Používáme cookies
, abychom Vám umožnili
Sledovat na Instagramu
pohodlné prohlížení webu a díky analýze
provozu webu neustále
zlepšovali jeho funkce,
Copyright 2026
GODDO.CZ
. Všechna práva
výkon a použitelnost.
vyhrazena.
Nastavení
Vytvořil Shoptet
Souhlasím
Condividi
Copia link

---

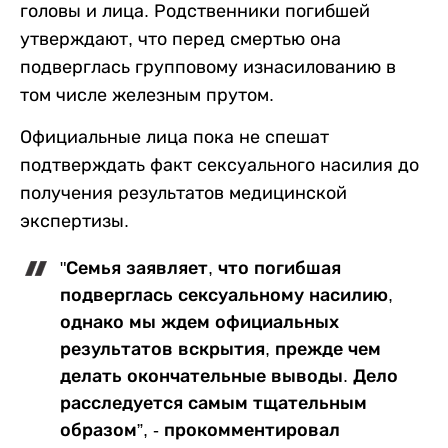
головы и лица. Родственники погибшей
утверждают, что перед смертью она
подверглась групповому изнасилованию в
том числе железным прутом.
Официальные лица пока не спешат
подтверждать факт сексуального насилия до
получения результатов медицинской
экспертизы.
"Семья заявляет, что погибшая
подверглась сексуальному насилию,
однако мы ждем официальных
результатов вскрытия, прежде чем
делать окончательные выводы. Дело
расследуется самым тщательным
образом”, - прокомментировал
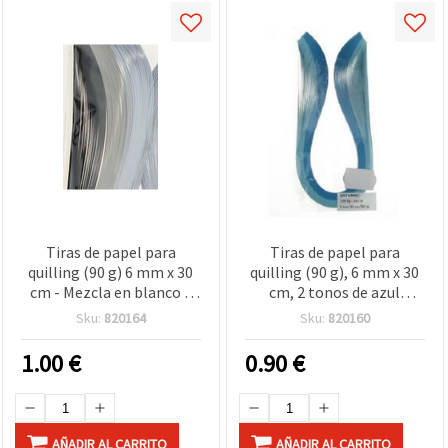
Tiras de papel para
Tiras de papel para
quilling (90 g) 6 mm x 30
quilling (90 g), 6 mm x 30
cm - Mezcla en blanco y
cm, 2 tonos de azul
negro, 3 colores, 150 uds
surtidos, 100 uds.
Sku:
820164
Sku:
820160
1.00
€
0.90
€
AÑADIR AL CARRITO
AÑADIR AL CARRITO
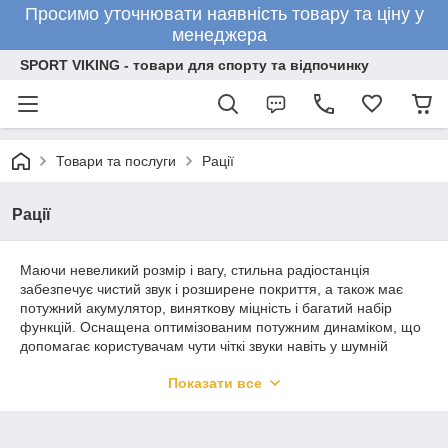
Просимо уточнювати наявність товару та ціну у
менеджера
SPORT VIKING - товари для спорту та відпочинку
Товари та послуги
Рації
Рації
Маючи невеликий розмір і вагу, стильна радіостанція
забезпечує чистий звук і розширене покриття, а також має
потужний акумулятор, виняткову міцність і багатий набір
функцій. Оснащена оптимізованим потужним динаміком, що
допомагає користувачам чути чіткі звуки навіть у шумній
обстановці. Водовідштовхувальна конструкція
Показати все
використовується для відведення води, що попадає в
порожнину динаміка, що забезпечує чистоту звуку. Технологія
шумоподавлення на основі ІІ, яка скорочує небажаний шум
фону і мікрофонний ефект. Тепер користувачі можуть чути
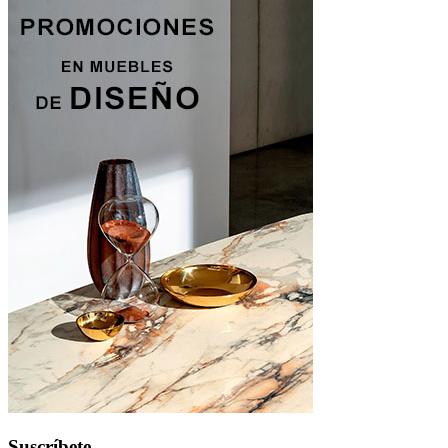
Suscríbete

WHAT THE TASK ASKS: From the entries above, copy exactly the lines starting at the one with "результатов вскрытия, прежде чем" and stopping at the one with "SPORT VIKING - товари", keeping both ends. Drop the pictures.

RESPONSE AREA:
результатов вскрытия, прежде чем
делать окончательные выводы. Дело
расследуется самым тщательным
образом”, - прокомментировал
Tiras de papel para
Tiras de papel para
quilling (90 g) 6 mm x 30
quilling (90 g), 6 mm x 30
cm - Mezcla en blanco y
cm, 2 tonos de azul
negro, 3 colores, 150 uds
surtidos, 100 uds.
Sku:
820164
Sku:
820160
1.00
€
0.90
€
AÑADIR AL CARRITO
AÑADIR AL CARRITO
Просимо уточнювати наявність товару та ціну у
менеджера
SPORT VIKING - товари для спорту та відпочинку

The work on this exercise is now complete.